We studied the diversity of bacteria and host in the H. pylori-human model. The human indigenous bacterium H. pylori diverged along with humans, into African, European, Asian and Amerindian groups. Of these, Amerindians have the least genetic diversity. Since niche diversity widens the sets of resources for colonizing species, we predicted that the Amerindian H. pylori strains would be the least diverse.

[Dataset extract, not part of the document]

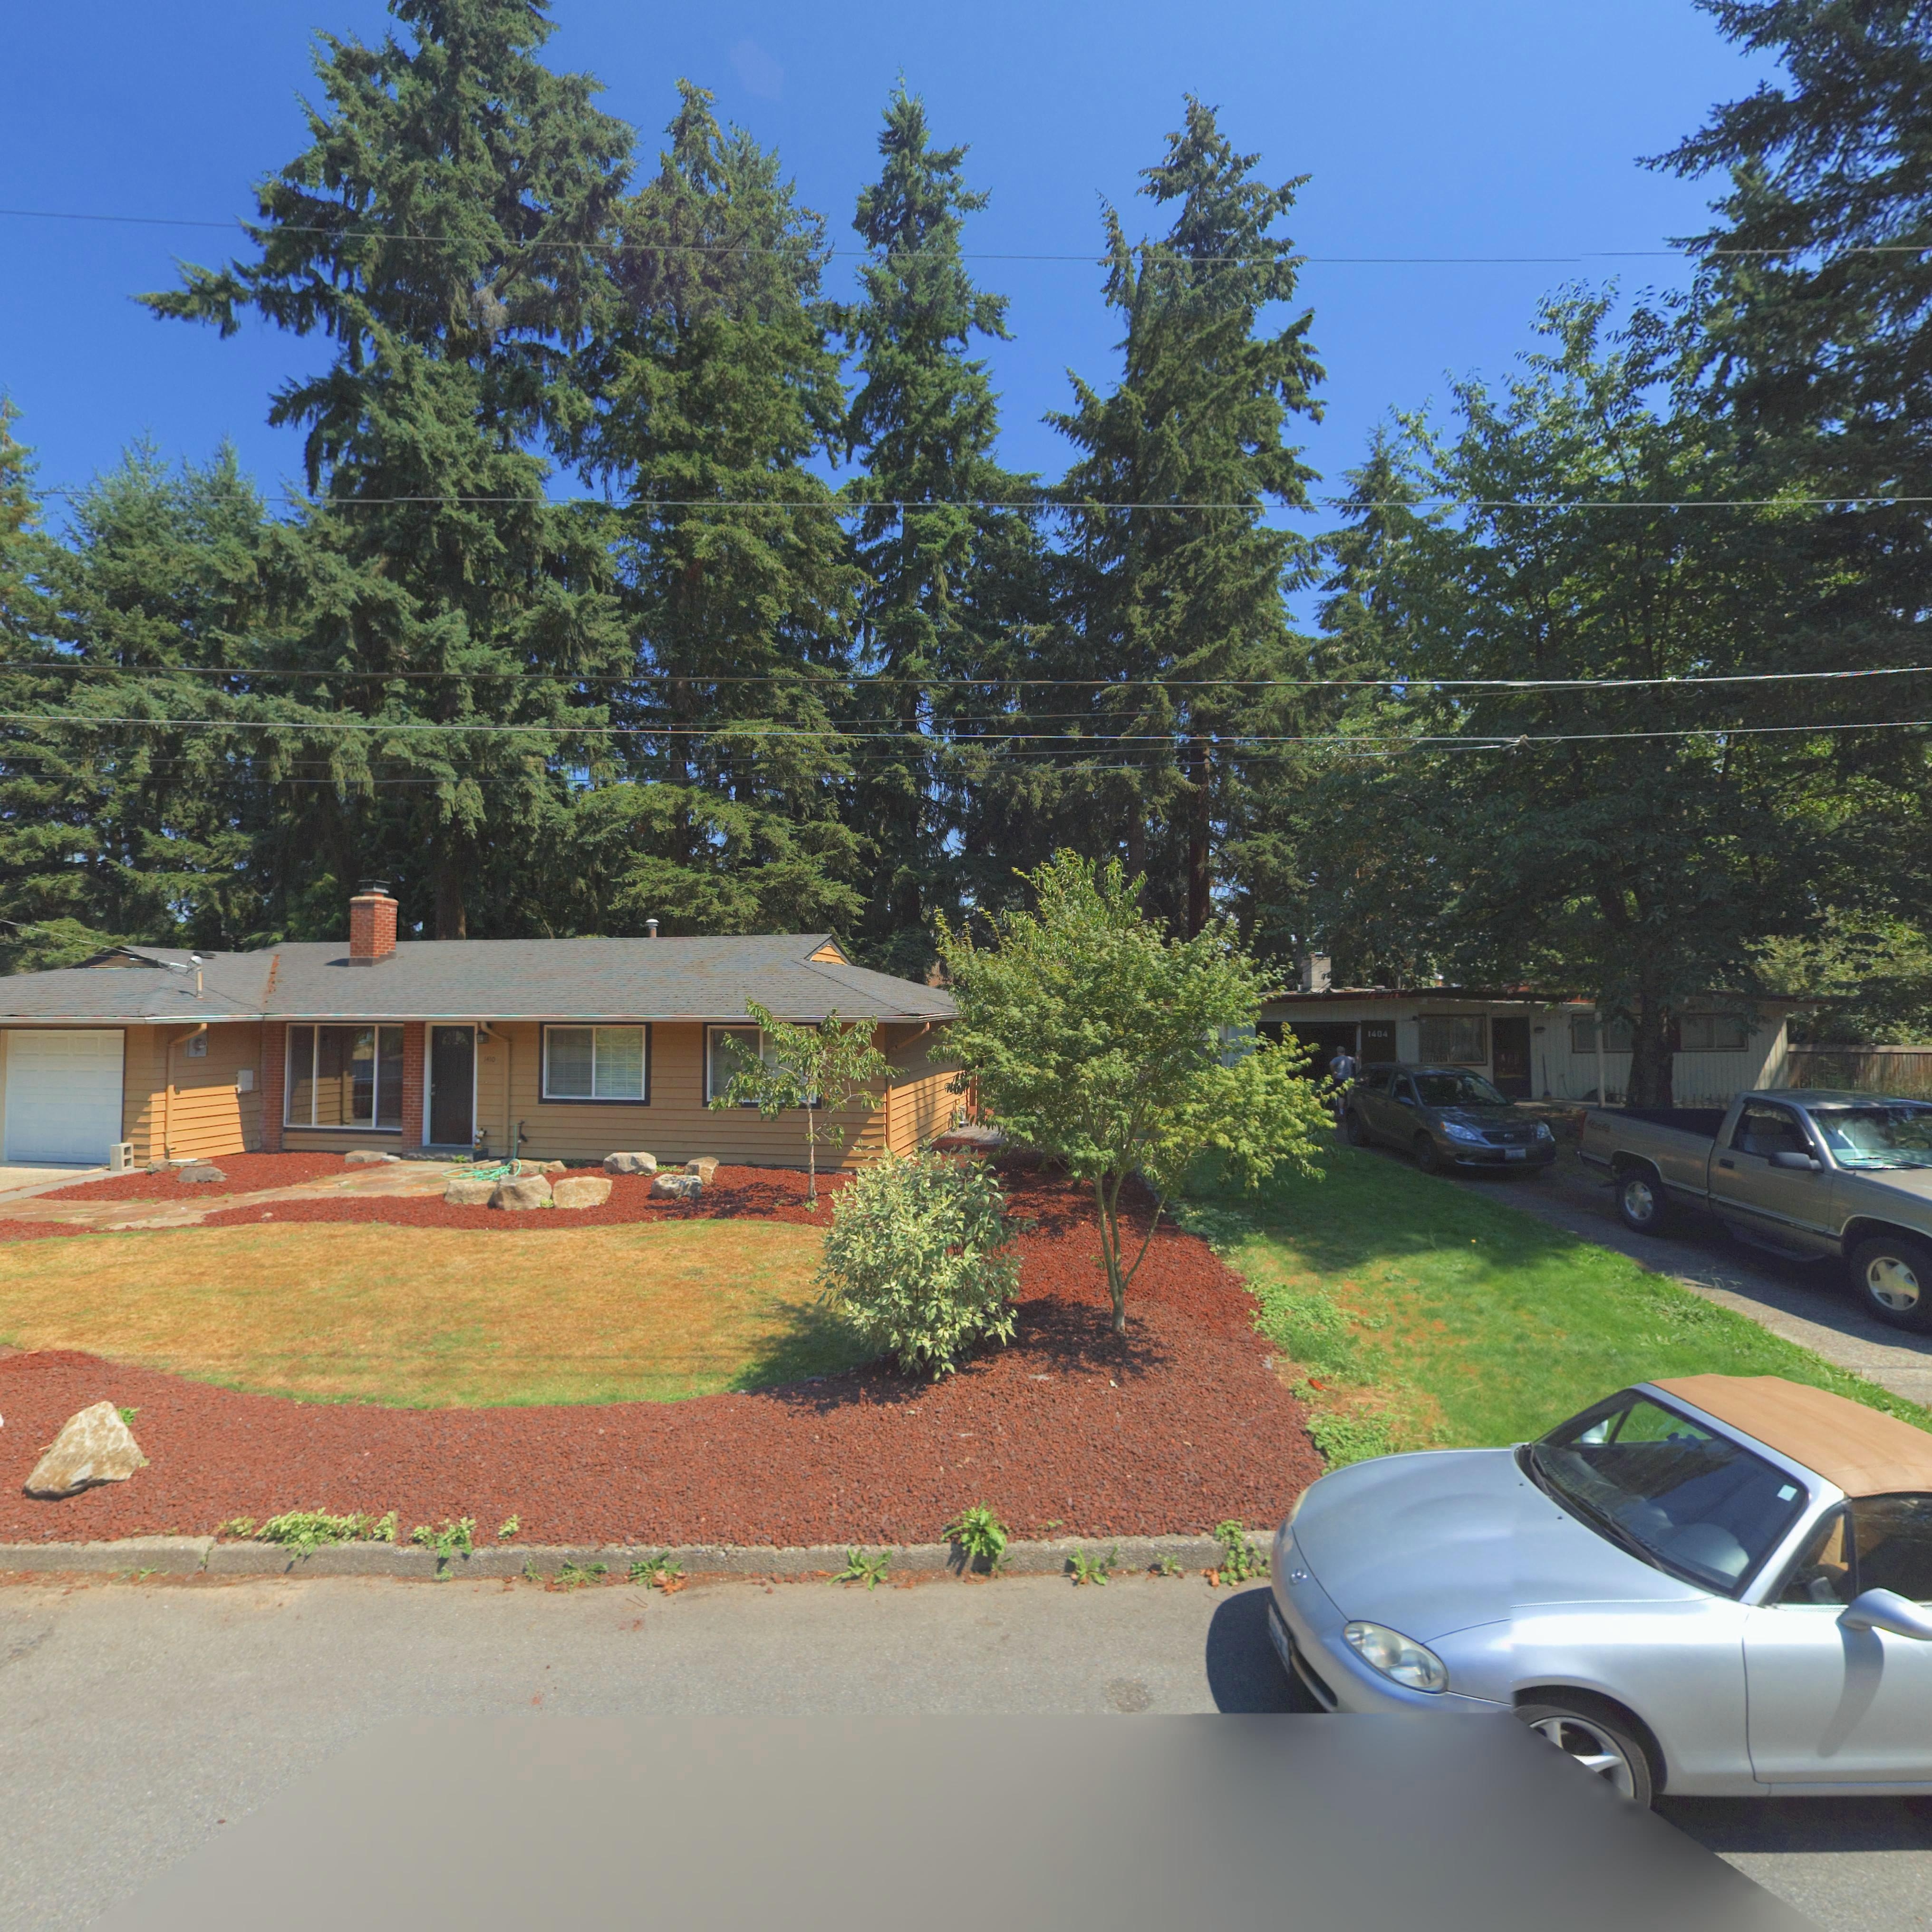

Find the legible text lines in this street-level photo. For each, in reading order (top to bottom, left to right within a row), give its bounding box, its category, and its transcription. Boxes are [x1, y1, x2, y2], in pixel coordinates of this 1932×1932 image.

[1368, 1030, 1388, 1037] StreetNumber: 1404
[483, 1056, 495, 1062] StreetNumber: *4**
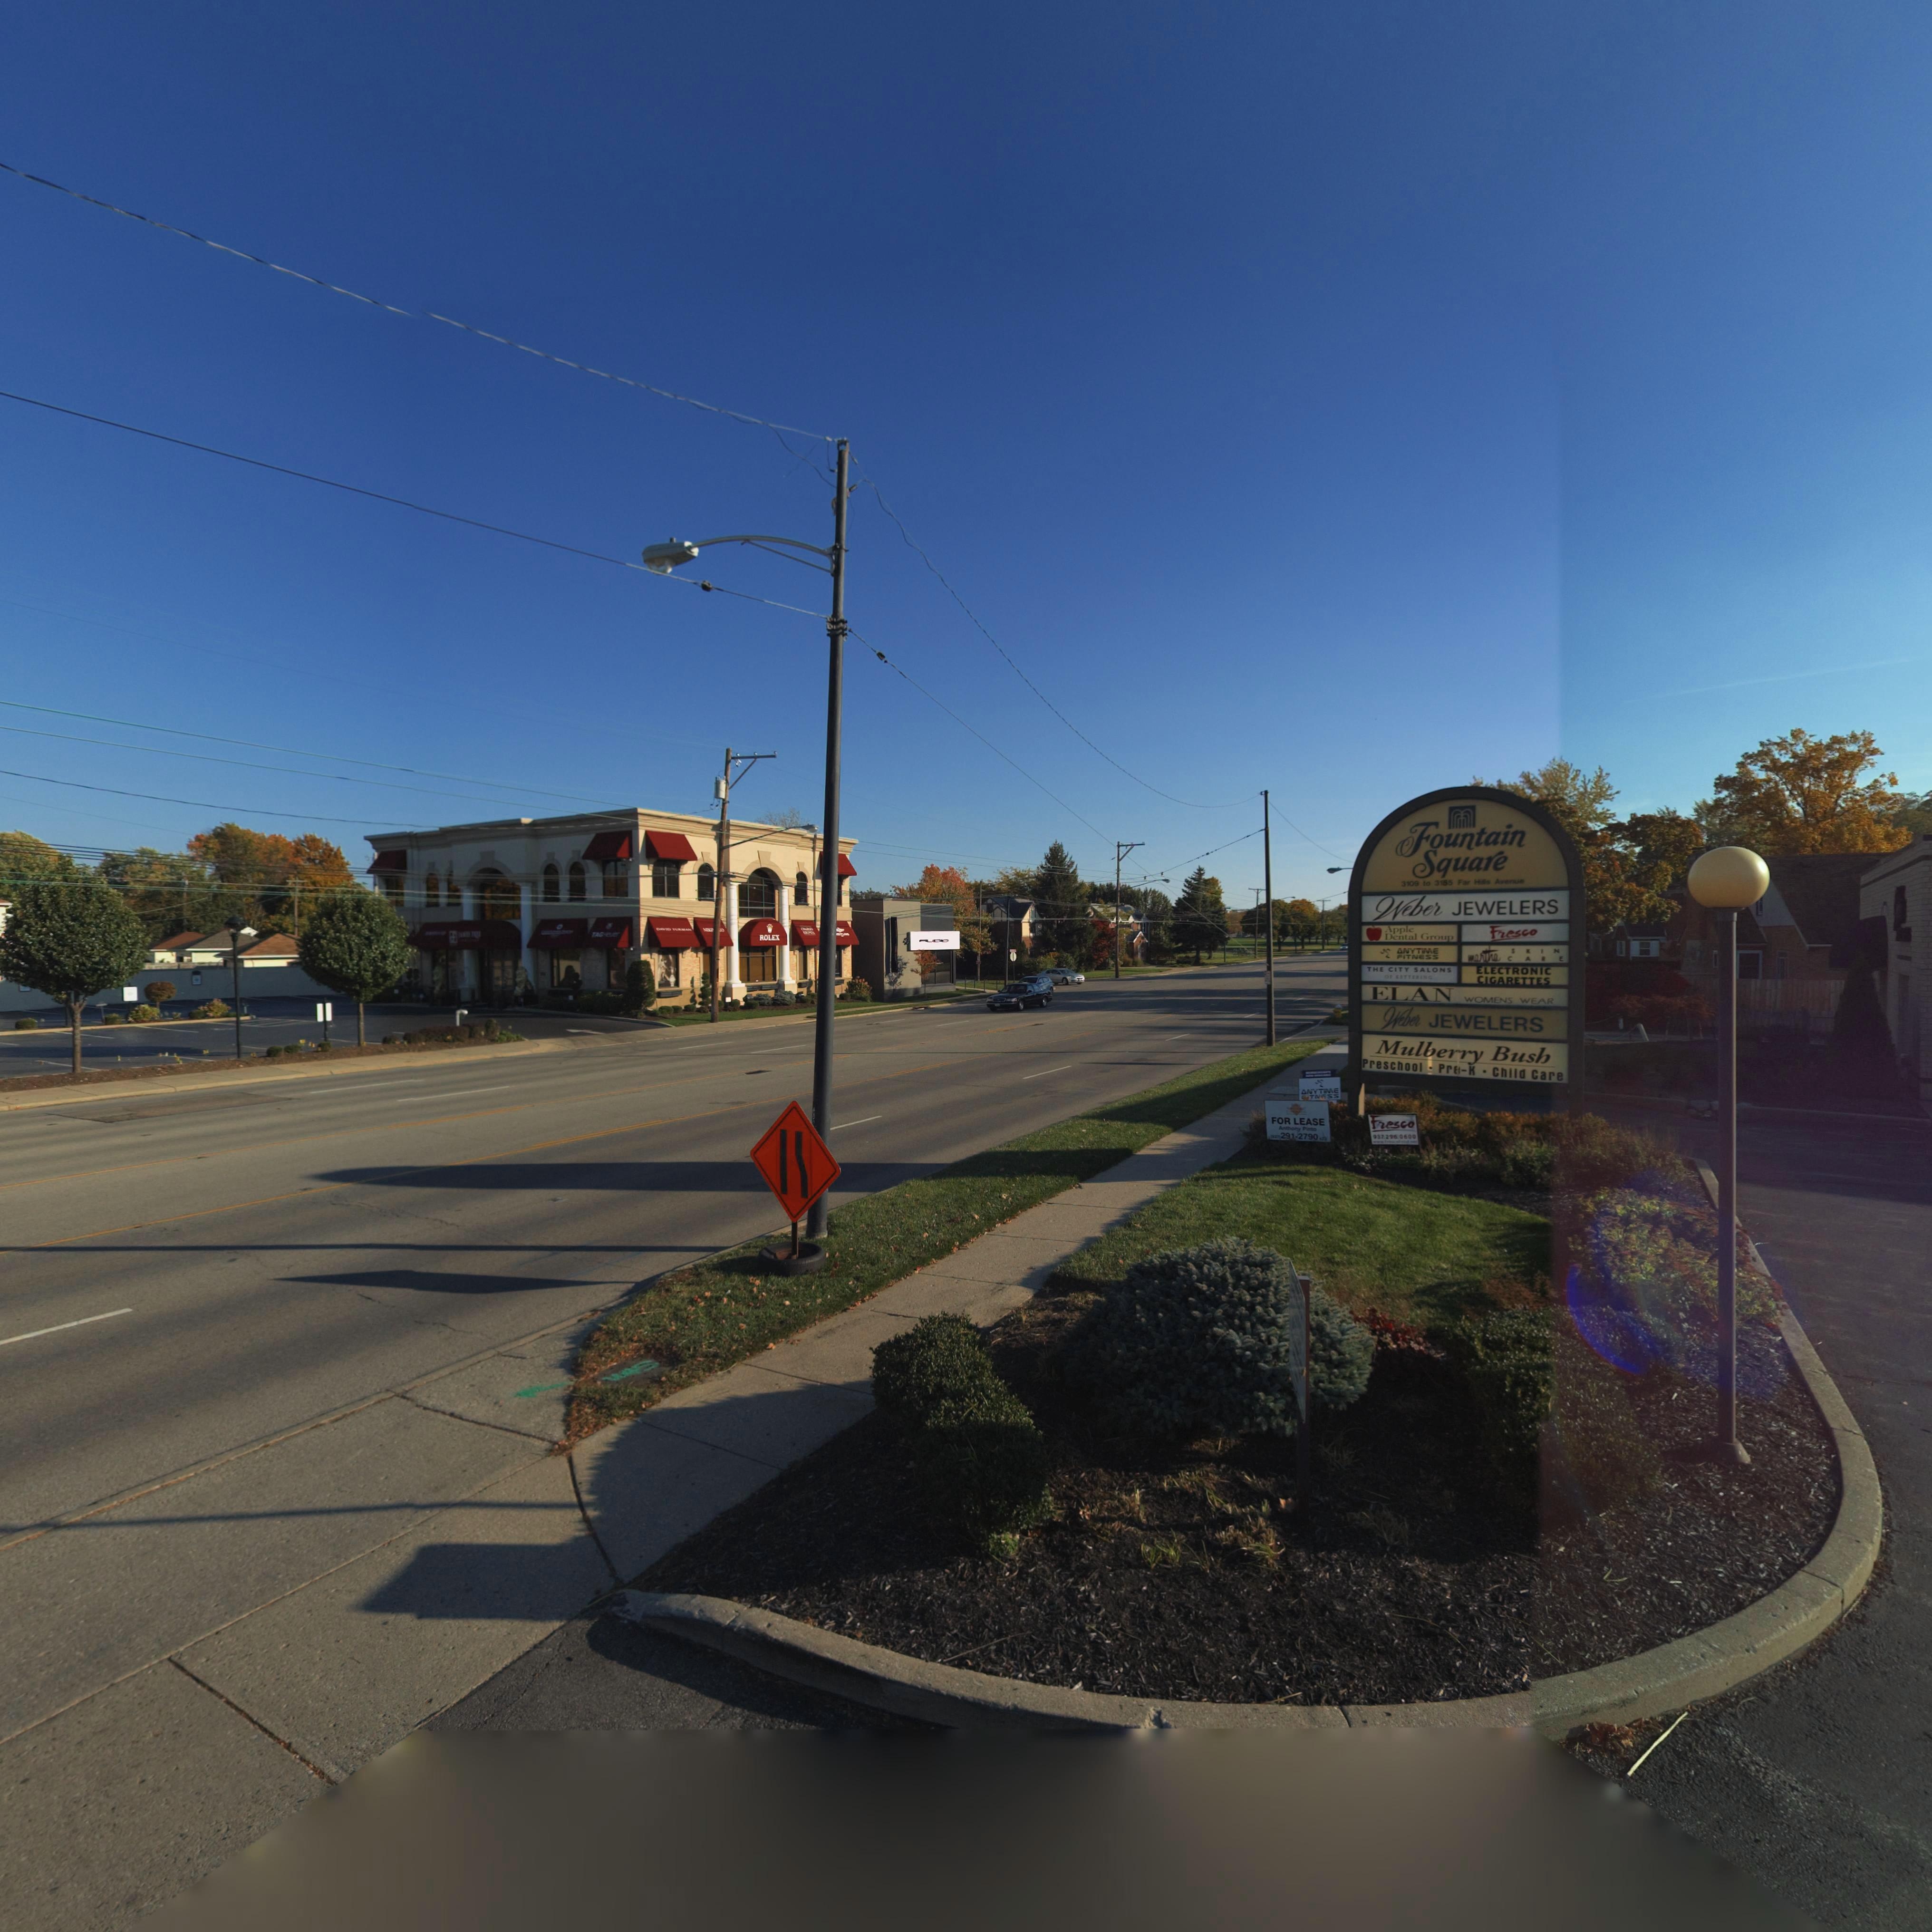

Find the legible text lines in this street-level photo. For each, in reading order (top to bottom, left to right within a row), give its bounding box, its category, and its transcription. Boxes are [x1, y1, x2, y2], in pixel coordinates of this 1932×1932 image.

We analyzed the multilocus sequence (7 housekeeping genes) of 131 strains: 19 cultured from Africans, 36 from Spanish, 11 from Koreans, 43 from Amerindians and 22 from South American Mestizos. We found that all strains that had been cultured from Africans were African strains (hpAfrica1), all from Spanish were European (hpEurope) and all from Koreans were hspEAsia but that Amerindians and Mestizos carried mixed strains: hspAmerind and hpEurope strains had been cultured from Amerindians and hpEurope and hpAfrica1 were cultured from Mestizos. The least genetically diverse H. pylori strains were hspAmerind. Strains hpEurope were the most diverse and showed remarkable multilocus sequence mosaicism (indicating recombination). The lower genetic structure in hpEurope strains is consistent with colonization of a diversity of hosts. If diversity is important for the success of H. pylori, then the low diversity of Amerindian strains might be linked to their apparent tendency to disappear. This suggests that Amerindian strains may lack the needed diversity to survive the diversity brought by non-Amerindian hosts.